Some hurts just hurt alot more than others. Some betrayals go so deep – that is when the hurt comes from someone you trusted implicitly. My marriage has survived a betrayal, but , the hurt was a physical pain that I cannot even describe. That took YEARS to heal. Other betrayals – short-term relationships, co-workers, even “friends” , mostly I react in anger, not so much hurt, and I simply cut them out of my life.
this post rocks.
Just betrayed here. A huge inmense, a cosmic dimensions betrayal involving my extended family. I am going to freeze and disolve part of that extended family in my life in my thoughts and feelings (Satrn-Uranus opp just t-squaring my moon. My moon is tsquared already)
Hurts just hurts sometimes, as I have seen here, in the comments… accurate and wise words.
The worst thing is that I’ve saved the ass of the betrayer (without knowing he was my enemy) There is not positive side of this experience for me.
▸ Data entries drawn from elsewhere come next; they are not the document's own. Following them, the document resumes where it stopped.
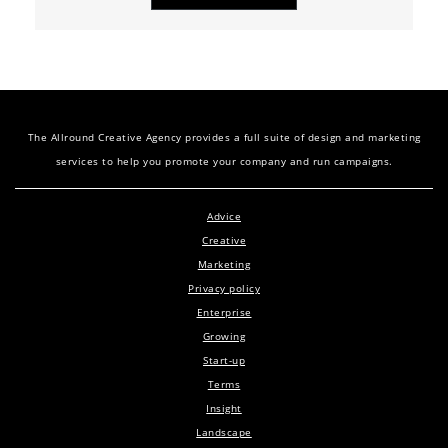
The Allround Creative Agency provides a full suite of design and marketing
services to help you promote your company and run campaigns.
Advice
Creative
Marketing
Privacy policy
Enterprise
Growing
Start-up
Terms
Insight
Landscape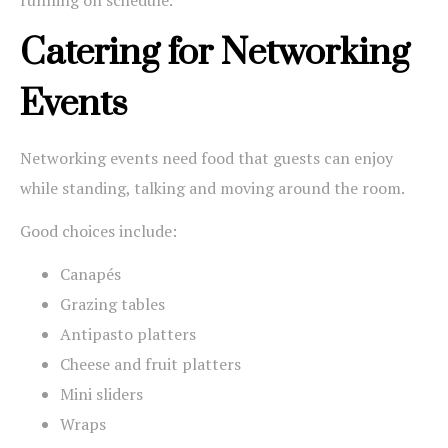
Catering for Networking
Events
Networking events need food that guests can enjoy
while standing, talking and moving around the room.
Good choices include:
Canapés
Grazing tables
Antipasto platters
Cheese and fruit platters
Mini sliders
Wraps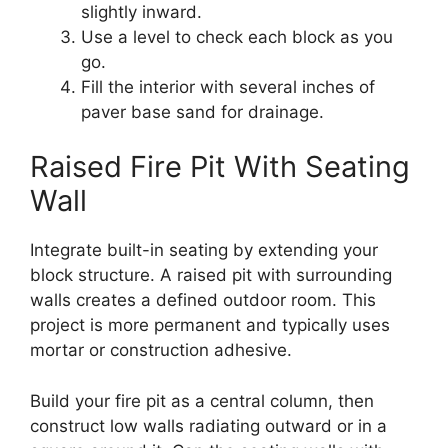
slightly inward.
Use a level to check each block as you
go.
Fill the interior with several inches of
paver base sand for drainage.
Raised Fire Pit With Seating
Wall
Integrate built-in seating by extending your
block structure. A raised pit with surrounding
walls creates a defined outdoor room. This
project is more permanent and typically uses
mortar or construction adhesive.
Build your fire pit as a central column, then
construct low walls radiating outward or in a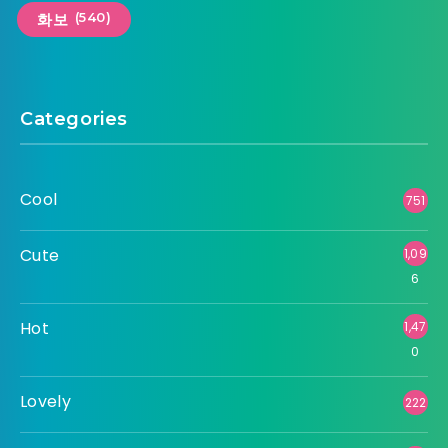
(540)
화보
Categories
Cool
751
Cute
1,09
6
Hot
1,47
0
Lovely
222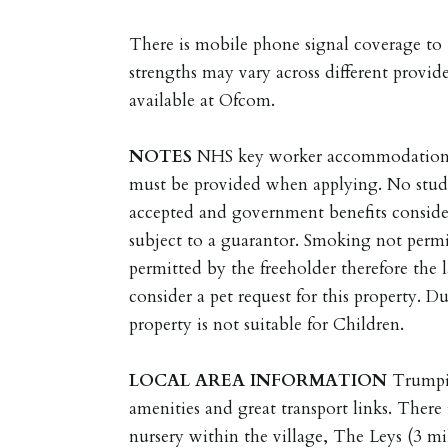
There is mobile phone signal coverage to t
strengths may vary across different provide
available at Ofcom.
NOTES
NHS key worker accommodation o
must be provided when applying. No stude
accepted and government benefits conside
subject to a guarantor. Smoking not permit
permitted by the freeholder therefore the l
consider a pet request for this property. D
property is not suitable for Children.
LOCAL
AREA
INFORMATION
Trumpi
amenities and great transport links. There
nursery within the village, The Leys (3 mi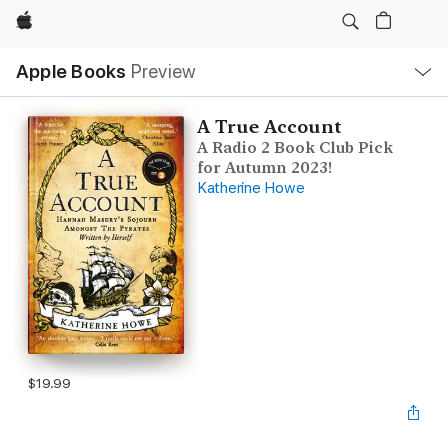
Apple
Local
Apple Books
Preview
Nav
Open
Menu
A True Account
A Radio 2 Book Club Pick
for Autumn 2023!
Katherine Howe
$19.99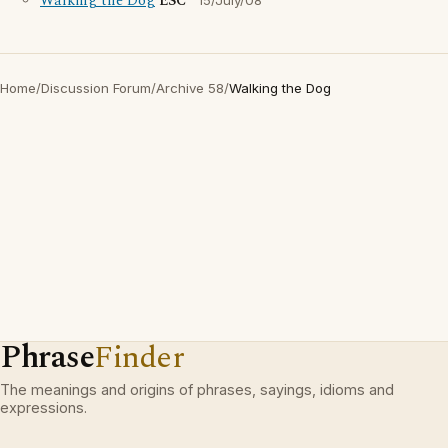
Walking the Dog
ESC
15/July/08
Home
/
Discussion Forum
/
Archive 58
/
Walking the Dog
Phrase
Finder
The meanings and origins of phrases, sayings, idioms and
expressions.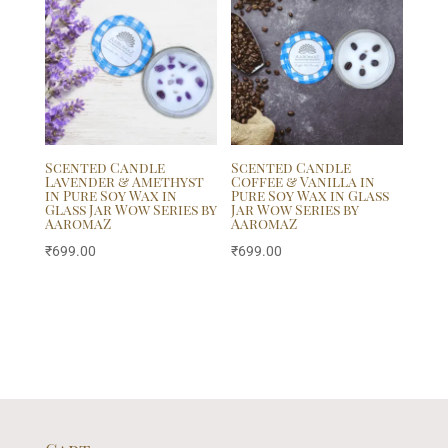
Scented Candle
Scented Candle
Lavender & Amethyst
Coffee & Vanilla in
in Pure Soy Wax in
Pure Soy Wax in Glass
Glass Jar Wow Series by
Jar Wow Series by
AaromaZ
AaromaZ
₹
699.00
₹
699.00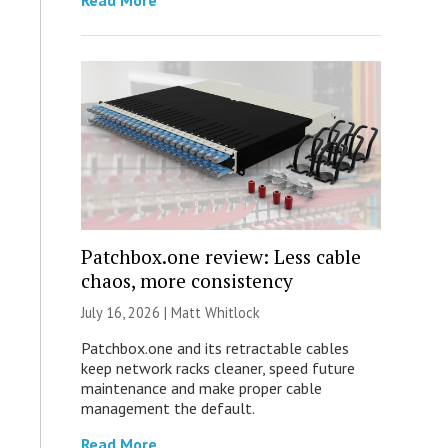
Read More
Patchbox.one review: Less cable
chaos, more consistency
July 16, 2026 |
Matt Whitlock
Patchbox.one and its retractable cables
keep network racks cleaner, speed future
maintenance and make proper cable
management the default.
Read More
I feel clean, I feel lighter however with the truth, there is not space for resentment and bitterness in my soul. It is enough for me to know I am a better person.
Two major disappointments which have really staggered me.
Maybe someday this will serve as a catalyst but right now I feel like Wile E Coyote underneath the Acme safe. Words fail me– its reverberates on so many levels.
i figure everyone needs to have their heart broken at least once.
(it lets you discover what’s under the surface)
Falling apart is just finding the pieces!
When Patsy starts singing “I Fall to Pisces” I remind myself, “I Don’t Think Hank Done It This Way”
Yes some of my Saturn figures are old country crooners.
Hank and Patsy, both Virgo. Country music is filled with earth signs, go figure.
As a mother of three and a hairdresser, Tammy Wynette told her husband she wanted to be a country music singer and he said “Dream on, baby”. She left him and raised her children on her own. I think her first few years in the business, all her money went to her sick child’s hospital bills. Taurus.
The second spike of her career happens after she marries George Jones, Virgo.
I think this is the best I ever read from you.
This swede has a lot of knives to keep..
I so agree! It is all good.
Living well is always the best revenge! Thanks for illustrating it so clearly.